Dilation of Compact Set in Topological Vector Space is Compact
Theorem
Let $k$ be a topological field.
Let $X$ be a topological vector space over $X$.
Let $K$ be a compact subset of $X$.
Let $t \in k \setminus \set {0_k}$.
Then $t K$ is compact.
Proof 1
Let $\family {U_\alpha : \alpha \in I}$ be open sets such that:
- $\ds t K \subseteq \bigcup_{\alpha \mathop \in I} U_\alpha$
From Dilation of Union of Subsets of Vector Space, we have:
- $\ds K \subseteq \bigcup_{\alpha \mathop \in I} \paren {t^{-1} U_\alpha}$
From Dilation of Open Set in Topological Vector Space is Open, we have that $t^{-1} U_\alpha$ is open.

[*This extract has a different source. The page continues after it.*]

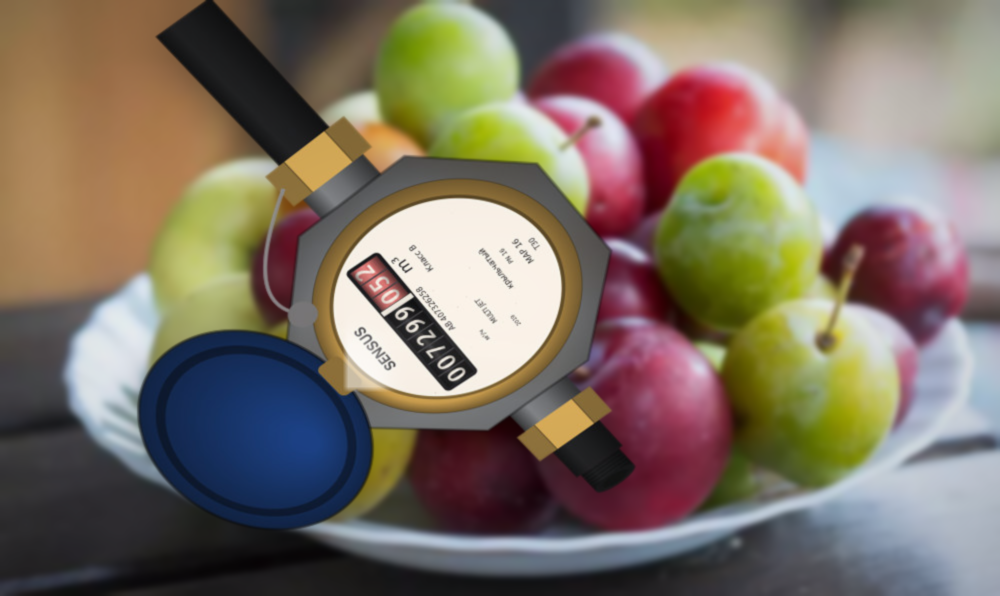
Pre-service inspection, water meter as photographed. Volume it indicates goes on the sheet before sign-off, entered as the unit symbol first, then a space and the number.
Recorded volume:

Since $K$ is compact, there exists $t^{-1} U_1, t^{-1} U_2, \ldots, t^{-1} U_n$ such that:
- $\ds K \subseteq \bigcup_{i \mathop = 1}^n \paren {t^{-1} U_i}$
Then, using Dilation of Union of Subsets of Vector Space again we have:
- $\ds t K \subseteq \bigcup_{i \mathop = 1}^n U_i$
So every open cover of $t K$ has a finite subcover.
So $t K$ is compact.
$\blacksquare$
Proof 2
From Dilation Mapping on Topological Vector Space is Continuous, the mapping $c_t : X \to X$ defined by:
- $\map {c_t} x = t x$
for each $x \in X$ is continuous.
From Continuous Image of Compact Space is Compact:
- $\map {c_t} K = t K$ is compact.
$\blacksquare$